> _Task to carry out_
Edit the records below by replacing every occurrence of "Chauffe-Eau Solaire" with "Pompe à Chaleur". Keep everything else the same.
BEGIN
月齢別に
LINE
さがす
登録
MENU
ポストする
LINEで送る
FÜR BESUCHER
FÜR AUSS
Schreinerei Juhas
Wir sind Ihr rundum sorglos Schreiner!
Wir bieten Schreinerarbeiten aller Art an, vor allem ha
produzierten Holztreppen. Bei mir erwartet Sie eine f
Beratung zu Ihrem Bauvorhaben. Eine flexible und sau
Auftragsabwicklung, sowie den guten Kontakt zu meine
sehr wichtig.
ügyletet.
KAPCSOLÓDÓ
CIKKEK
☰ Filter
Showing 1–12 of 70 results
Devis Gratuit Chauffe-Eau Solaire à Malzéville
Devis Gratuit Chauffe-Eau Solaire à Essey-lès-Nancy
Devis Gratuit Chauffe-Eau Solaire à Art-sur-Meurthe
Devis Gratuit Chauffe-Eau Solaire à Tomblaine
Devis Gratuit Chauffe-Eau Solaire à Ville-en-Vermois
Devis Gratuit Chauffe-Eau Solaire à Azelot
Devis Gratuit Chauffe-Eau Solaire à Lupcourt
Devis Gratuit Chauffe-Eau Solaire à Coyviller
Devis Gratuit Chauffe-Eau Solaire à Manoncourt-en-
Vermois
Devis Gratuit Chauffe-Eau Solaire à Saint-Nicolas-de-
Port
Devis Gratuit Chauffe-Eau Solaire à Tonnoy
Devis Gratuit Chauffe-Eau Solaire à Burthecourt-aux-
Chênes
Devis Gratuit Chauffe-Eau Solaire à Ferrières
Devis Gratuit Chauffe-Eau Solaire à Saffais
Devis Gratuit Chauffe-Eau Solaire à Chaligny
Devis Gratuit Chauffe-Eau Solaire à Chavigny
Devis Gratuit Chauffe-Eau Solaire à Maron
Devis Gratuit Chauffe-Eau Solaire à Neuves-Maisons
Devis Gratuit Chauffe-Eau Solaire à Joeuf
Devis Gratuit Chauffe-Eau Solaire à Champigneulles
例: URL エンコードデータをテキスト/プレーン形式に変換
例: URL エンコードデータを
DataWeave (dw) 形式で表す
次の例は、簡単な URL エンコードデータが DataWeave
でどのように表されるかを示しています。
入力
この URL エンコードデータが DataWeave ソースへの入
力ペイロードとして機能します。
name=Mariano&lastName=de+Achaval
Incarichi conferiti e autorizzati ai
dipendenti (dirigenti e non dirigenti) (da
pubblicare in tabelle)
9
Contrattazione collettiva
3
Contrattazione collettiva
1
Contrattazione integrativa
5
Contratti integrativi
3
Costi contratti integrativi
END
> _Exercise result_
月齢別に
LINE
さがす
登録
MENU
ポストする
LINEで送る
FÜR BESUCHER
FÜR AUSS
Schreinerei Juhas
Wir sind Ihr rundum sorglos Schreiner!
Wir bieten Schreinerarbeiten aller Art an, vor allem ha
produzierten Holztreppen. Bei mir erwartet Sie eine f
Beratung zu Ihrem Bauvorhaben. Eine flexible und sau
Auftragsabwicklung, sowie den guten Kontakt zu meine
sehr wichtig.
ügyletet.
KAPCSOLÓDÓ
CIKKEK
☰ Filter
Showing 1–12 of 70 results
Devis Gratuit Pompe à Chaleur à Malzéville
Devis Gratuit Pompe à Chaleur à Essey-lès-Nancy
Devis Gratuit Pompe à Chaleur à Art-sur-Meurthe
Devis Gratuit Pompe à Chaleur à Tomblaine
Devis Gratuit Pompe à Chaleur à Ville-en-Vermois
Devis Gratuit Pompe à Chaleur à Azelot
Devis Gratuit Pompe à Chaleur à Lupcourt
Devis Gratuit Pompe à Chaleur à Coyviller
Devis Gratuit Pompe à Chaleur à Manoncourt-en-
Vermois
Devis Gratuit Pompe à Chaleur à Saint-Nicolas-de-
Port
Devis Gratuit Pompe à Chaleur à Tonnoy
Devis Gratuit Pompe à Chaleur à Burthecourt-aux-
Chênes
Devis Gratuit Pompe à Chaleur à Ferrières
Devis Gratuit Pompe à Chaleur à Saffais
Devis Gratuit Pompe à Chaleur à Chaligny
Devis Gratuit Pompe à Chaleur à Chavigny
Devis Gratuit Pompe à Chaleur à Maron
Devis Gratuit Pompe à Chaleur à Neuves-Maisons
Devis Gratuit Pompe à Chaleur à Joeuf
Devis Gratuit Pompe à Chaleur à Champigneulles
例: URL エンコードデータをテキスト/プレーン形式に変換
例: URL エンコードデータを
DataWeave (dw) 形式で表す
次の例は、簡単な URL エンコードデータが DataWeave
でどのように表されるかを示しています。
入力
この URL エンコードデータが DataWeave ソースへの入
力ペイロードとして機能します。
name=Mariano&lastName=de+Achaval
Incarichi conferiti e autorizzati ai
dipendenti (dirigenti e non dirigenti) (da
pubblicare in tabelle)
9
Contrattazione collettiva
3
Contrattazione collettiva
1
Contrattazione integrativa
5
Contratti integrativi
3
Costi contratti integrativi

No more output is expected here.